- Page-level text extractions
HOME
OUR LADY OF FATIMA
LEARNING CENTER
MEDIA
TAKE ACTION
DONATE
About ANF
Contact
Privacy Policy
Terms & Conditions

- PROBLEM REQUIREMENTS
Copy the records word for word.

- ANSWER SECTION
HOME
OUR LADY OF FATIMA
LEARNING CENTER
MEDIA
TAKE ACTION
DONATE
About ANF
Contact
Privacy Policy
Terms & Conditions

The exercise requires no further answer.